For your first question, notice that the given proof doesn't actually have a case "$n=1$ and $t=0$", because the case $n=1$ is treated separately, and $t$ is introduced only in the argument for $n>1$. If you nevertheless want to consider $n=1$ and $t=0$, then you're dealing with a constant polynomial (because $t=0$) of one variable (because $n=1$). Furthermore, the constant isn't $0$, because of the hypothesis in the theorem that $f$ isn't identically zero. So $f$ is a non-zero constant, and the probability that $f(a_1,\dots,a_n)=0$ is zero, as the theorem claims.
For your second question, equation (1) comes from combining three facts. First, the event $E_1$ is the disjoint union of the two events $E_1\cap E_2$ and $E_1\cap\sim E_2$ (where I'm using $\sim$ for "not"). Second, by definition of conditional probability, $$ Pr[E_1\cap E_2]= Pr[E_1\mid E_2]\cdot Pr[E_2], $$ and similarly with $\sim E_2$ in place of $E_2$. That gives the equality at the beginning of (1). Third, all probabilities and all conditional probabilities are between $0$ and $1$, inclusive. Applying that to $Pr[E_1\mid E_2]$ and to $Pr[\sim E_2]$, you get the inequality at the end of (1).
EDIT, in answer to a comment: The case $n=1$ is covered by the fact from elementary algebra that a polynomial, in one variable, of degree $k$ cannot have more than $k$ roots. So of the $N$ possible choices for $a_1$, at most $k$ make $f(a_1)=0$. So, if $a_1$ is chosen art random from the $N$ possibilities, the probability of getting $f(a_1)=0$ is at most $k/N$.

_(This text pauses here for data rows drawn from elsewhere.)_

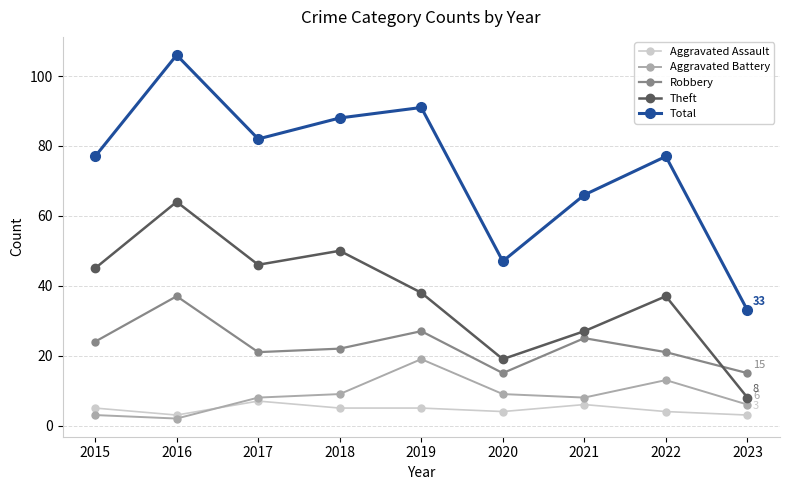

What is the smallest value displayed?

2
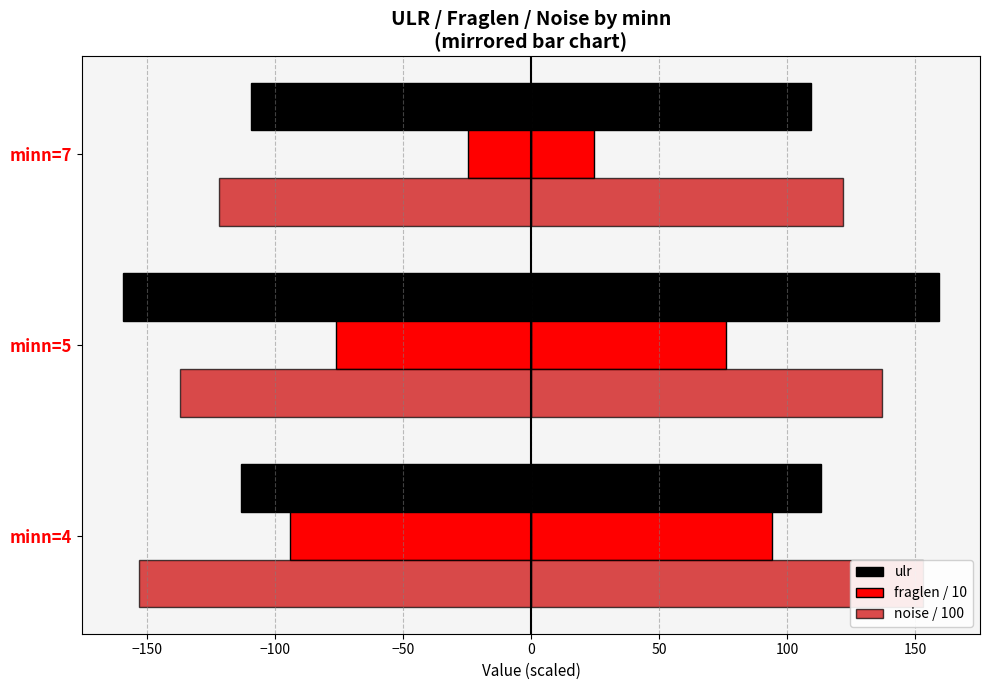

Is the value of fraglen / 10 at minn=7 greater than the value of noise / 100 at minn=4?

No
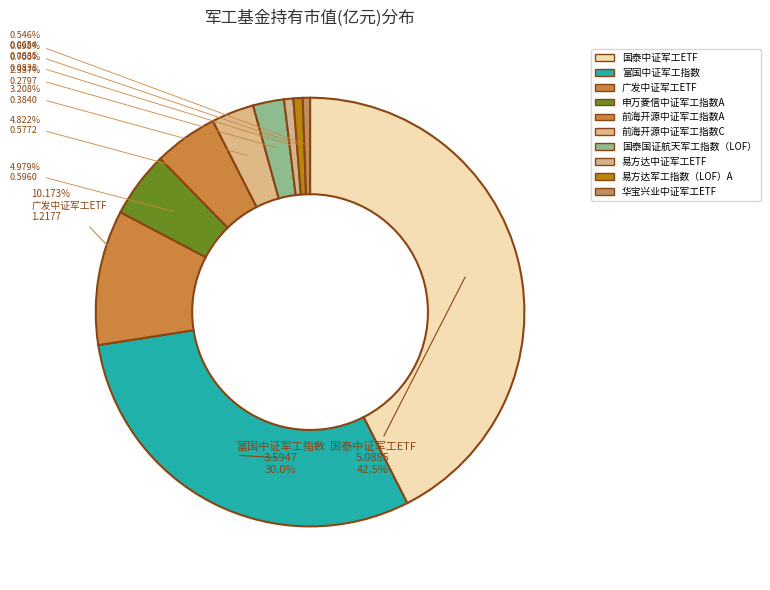

The 广发中证军工ETF slice represents 10% of the pie. True or false?

True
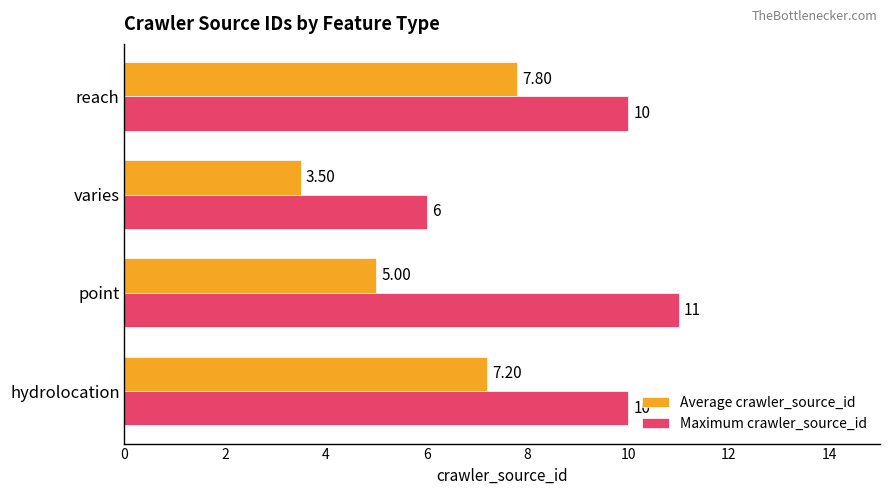

Which series has the widest spread of values?

Maximum crawler_source_id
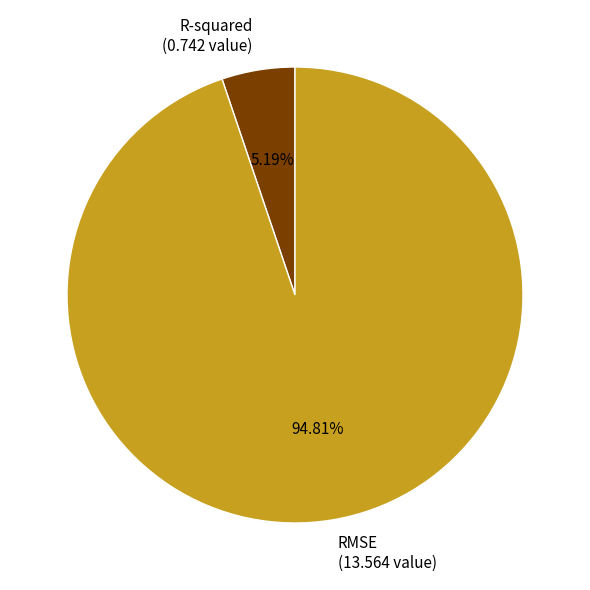

Rank the categories by value from highest to lowest.

RMSE, R-squared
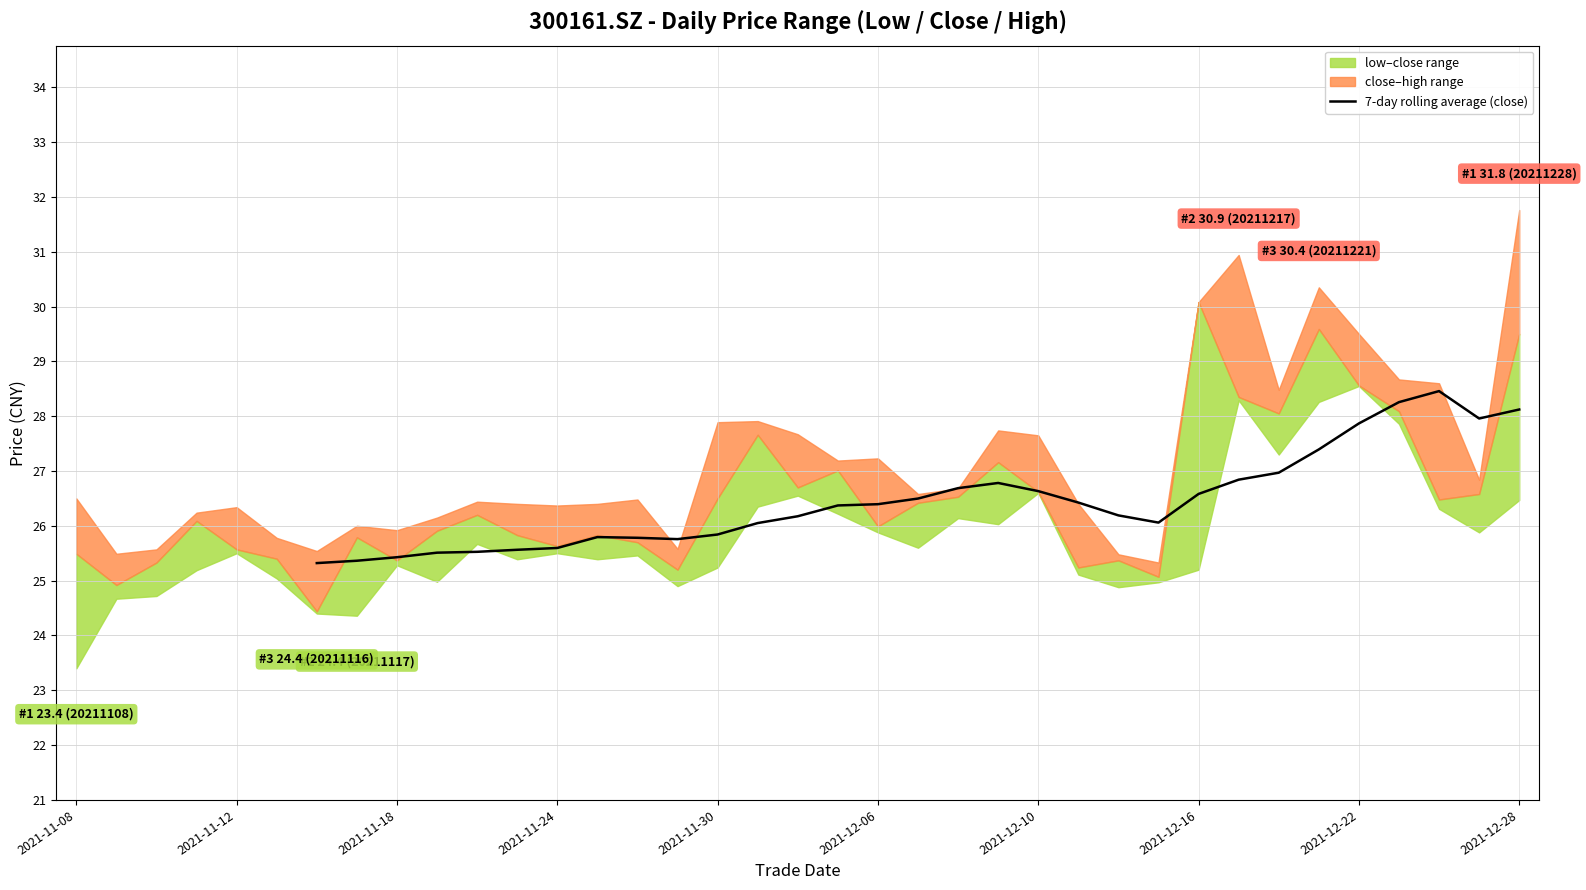

How many lines are shown in the chart?

1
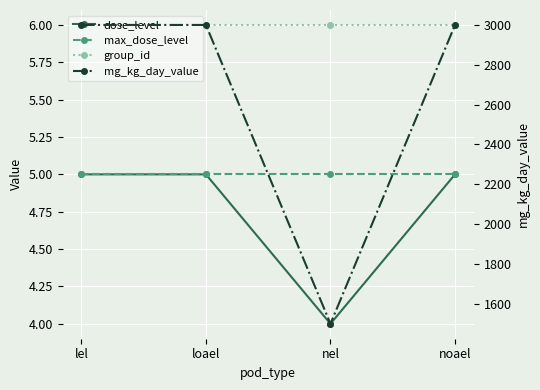

Reading left to right, transcribe all the data shown in this chart.

dose_level: 5	5	4	5
max_dose_level: 5	5	5	5
group_id: 6	6	6	6
mg_kg_day_value: 3000	3000	1500	3000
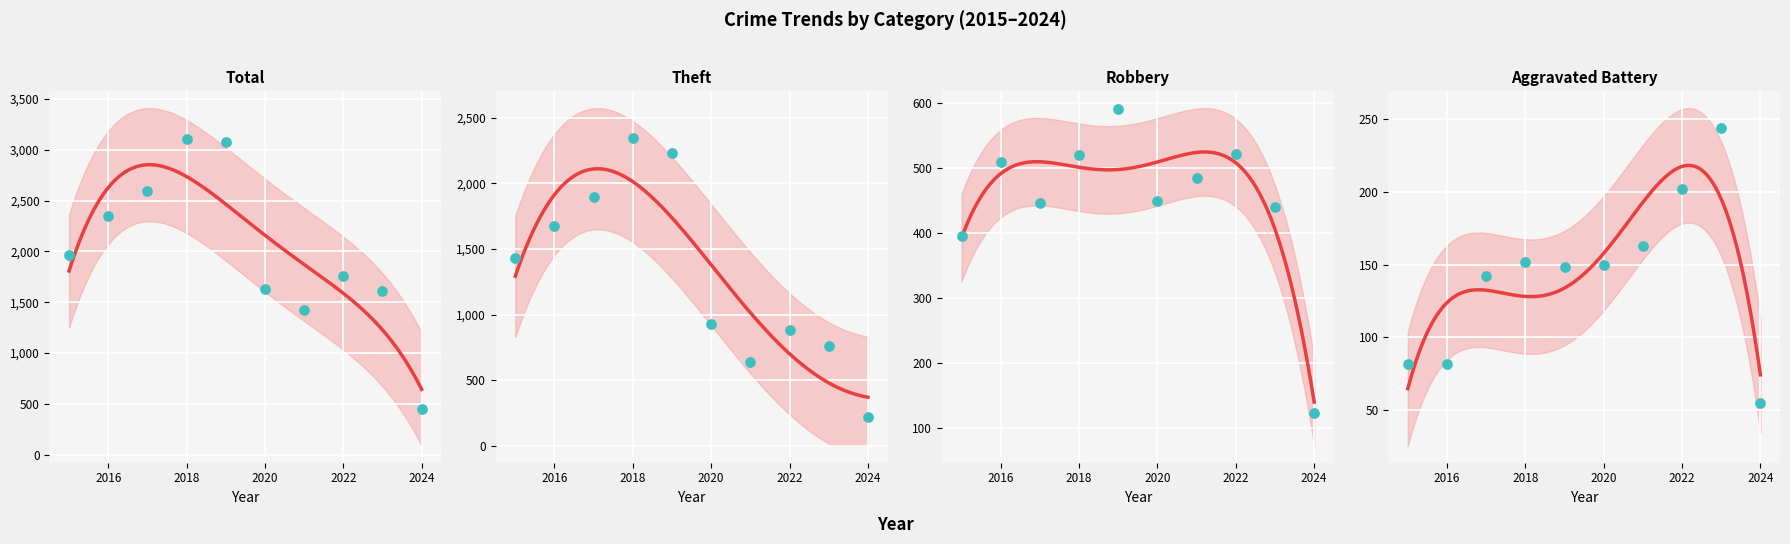

Which series contains the lowest Y value?

Aggravated Battery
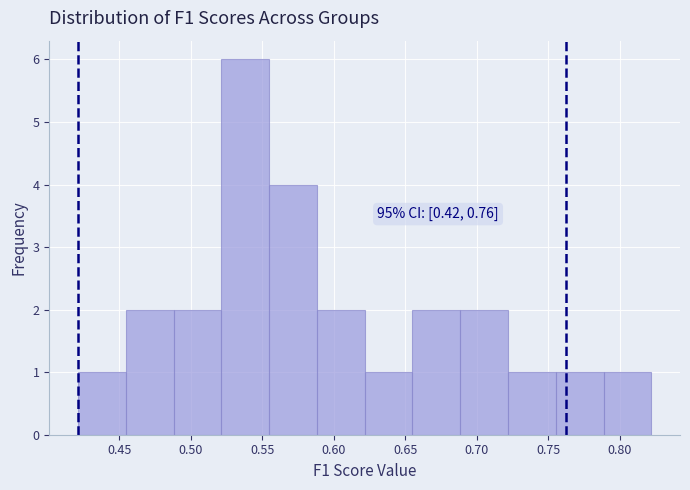

Over which range of the x-axis is the bar tallest?

0.520 to 0.555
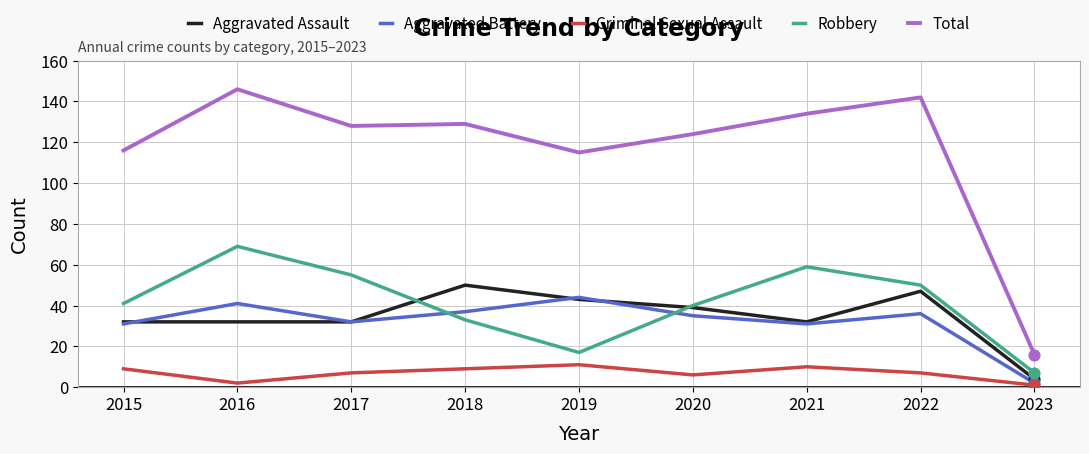

Which series has the widest spread of values?

Total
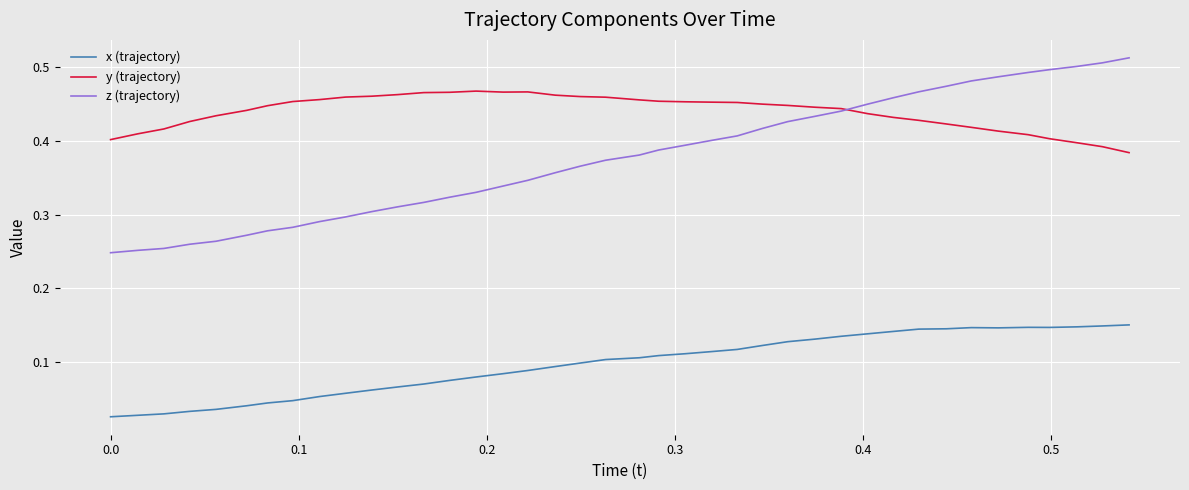

List the series in order of their peak value, lowest first.

x (trajectory), y (trajectory), z (trajectory)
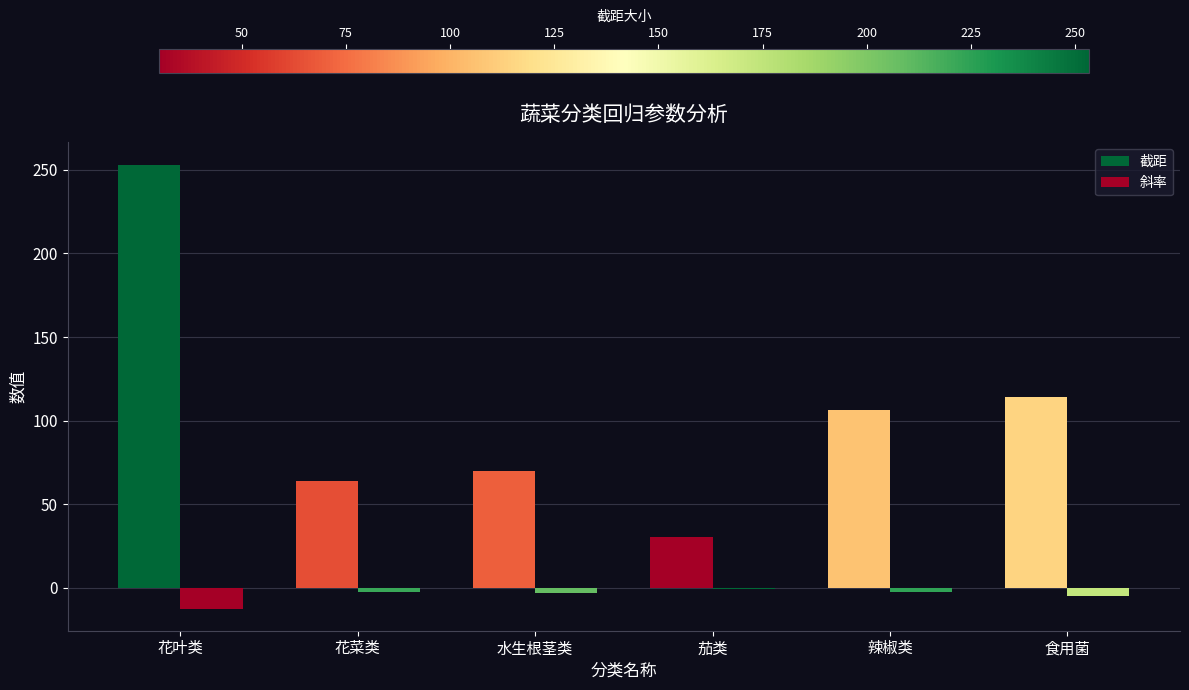

How many groups of bars are there?

6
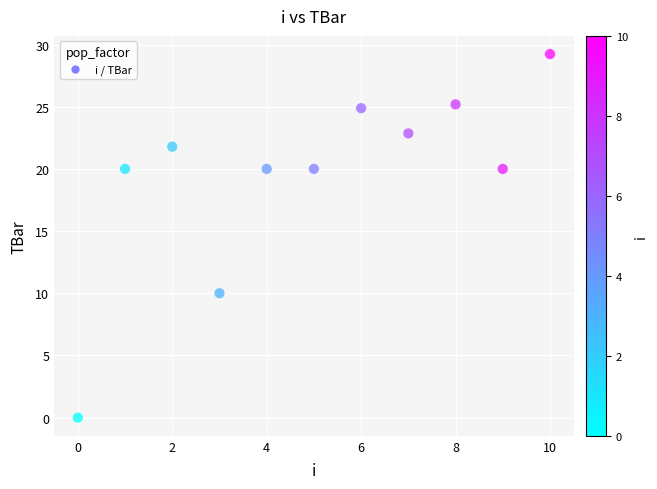

What Y value in the scatter plot is closest to 14?

10.0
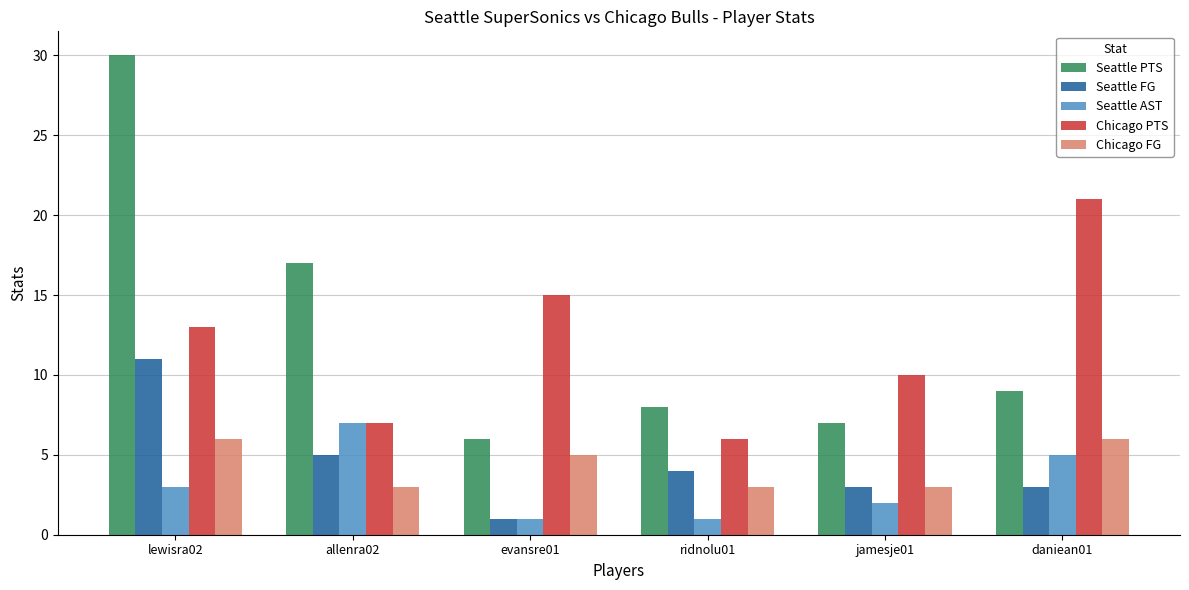

What is the difference between the second highest and minimum values in the Seattle AST series?

4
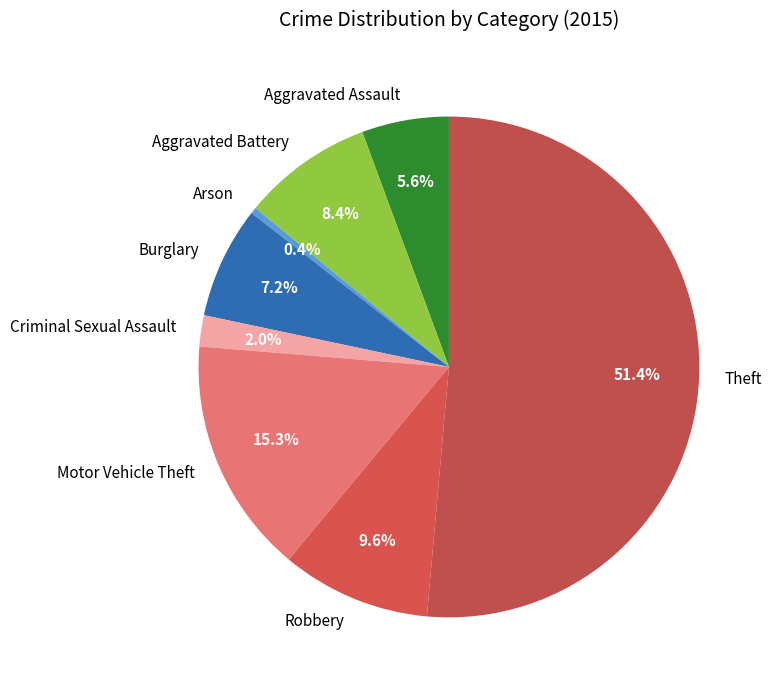

Which category has the smallest portion of the pie?

Arson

For $n>1$ and $t=0$, the polynomial $f$, though apparently a polynomial in $n$ variables $x_1$ to $x_n$, doesn't actually involve $x_1$ at all; that's what $t=0$ means. So it's really a polynomial in $n-1$ (or fewer) variables. Since the proof is by induction on $n$, the desired conclusion for this $f$ will be given by the induction hypothesis.